The small woman wore a quilted turquoise coat, buttoned to the neck. She looked up at Derek with waterless eyes. Full and black, they did not hold the light.
“Are you having coffee?” she asked, though she had already looked away, her gaze racing ahead of her tongue.
“No, thank you. I’m just on my way.”
“She’s not deaf,” said Kelly, linking an arm through her mother’s. “Let’s get a table, and you wait there and I’ll get your tea.”
From a woman who had twice beaten back cancer, Derek expected a more life-affirming presence. She must have taken a bad turn in September, when her husband collapsed at a friend’s anniversary party. Derek could imagine old Bob Ferguson brought to his hands and knees, sucking for breath, fingers clawing at the plush red carpet. He was dead by the time the ambulance arrived, or so they said. From long-ago family dinners, Derek knew him as a thin, stony man who didn’t eat much.
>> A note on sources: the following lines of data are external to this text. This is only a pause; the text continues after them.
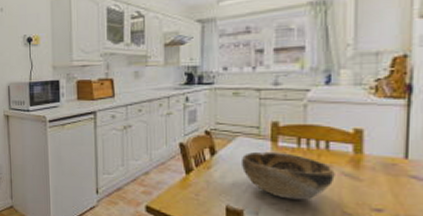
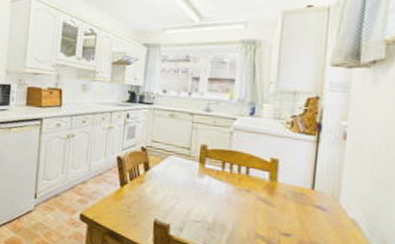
decorative bowl: present [240,151,335,200] -> none [170,171,252,220]

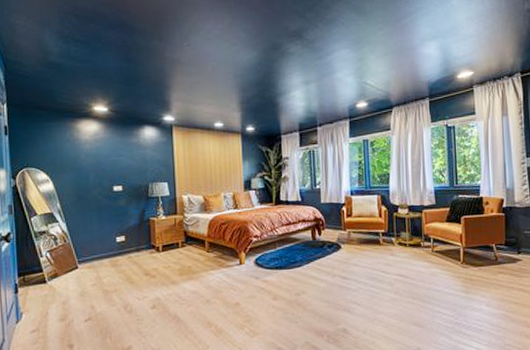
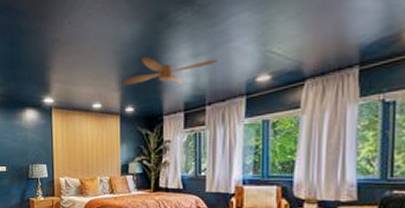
ceiling fan: none [243,81,325,107] -> present [123,56,218,85]

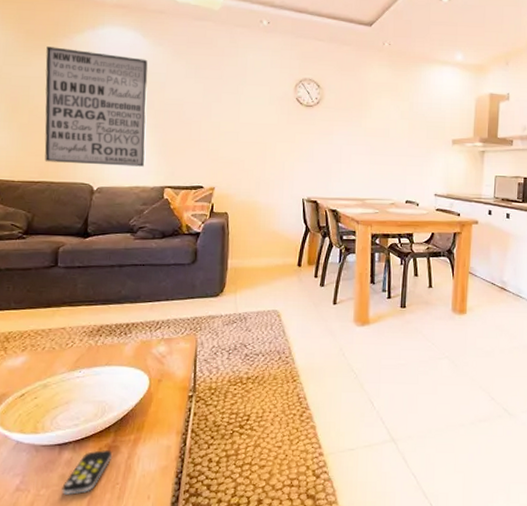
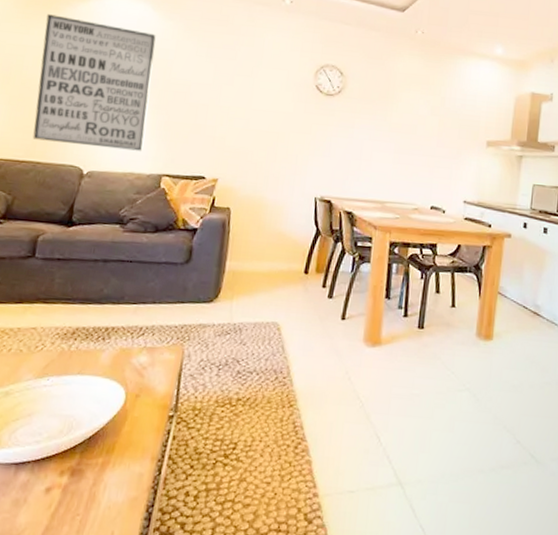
remote control: present [62,450,113,495] -> none [13,473,76,525]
His eyes lit upon everything with exacting judgment, and the tendons in his neck were rigid. He would have been enraged by the humiliation of a public collapse. Derek pictured a heart literally exploding with muted fury.
That was the last time Derek had seen Kelly, when her father was laid out at Carnell’s, the room packed and stifling and giddy. “She’s devastated,” whispered Nicole. “And who knows what’s going on with buddy.” Buddy was Billy, the new patriarch, presiding over the deceased with a quick stride and hardy smile, talking too lou
d, laying a pastoral hand on a shoulder.
Mrs. Ferguson was on the move, pulling her daughter into the sitting area at the front window. Derek had to let the conversation drop or walk with them. Kelly pushed at her mass of red curls again. Her hair was all over the place, thicker and longer than it had been when she and Derek were together. Under the jacket, she was braless in a fraying denim shirt. Wooden bangles clattered up and down one arm. Most of the women he knew compacted themselves as they grew older, opting for efficiency. Kelly seemed to be going in the opposite direction.
“The table’s over here,” she said. “We’ll sit at the window. Honestly, Derek. I don’t mind Bill having problems. I just never thought he would make me the enemy.”
He tried to measure this statement against Billy’s bold performance at the funeral home.
“You remember Neyle-Soper Hardware, Mom? It used to be right here. They closed up some years ago. We’ll just sit over here at the window.”
We comfort the old with dead acquaintances and expired landmarks, reminding them that the world was not always so utterly nameless as it appears. Neyle-Soper was ideal for such elegies. Wooden drawers rattling with drywall anchors and oily hinges. A sour man in an apron, wrapping a scoop of nails in brown paper with string. Receipts written out by hand. Word of the shop’s demise had inspired a fit of nostalgia among the downtown fetishists. They converged on the place in its final days, sniffing the vitiated air and sawdust floor, pining for the folksy ways of the olde towne. Always susceptible to momentary enthusiasms, Derek paid fifty cents for a tarnished door knocker. “It’s from Neyle-Soper,” he imagined himself telling visitors. “Ahhh,” they would reply, drinking in its authenticity. But he had never put it up, and the old thing had long since been misplaced.
“I’m sorry. How are you? I should have asked. I’m sorry.”
“No, that’s okay. I’m good. You know.”
“You want coffee, Mom? A pot of tea?”
“Nicole is moved to Ottawa, so I’m a bit at loose ends myself.”
“I’m seeing Larry Maraniss,” said Kelly. “He runs the bakery on Forest Road, you know? This way. Easy. There we go.”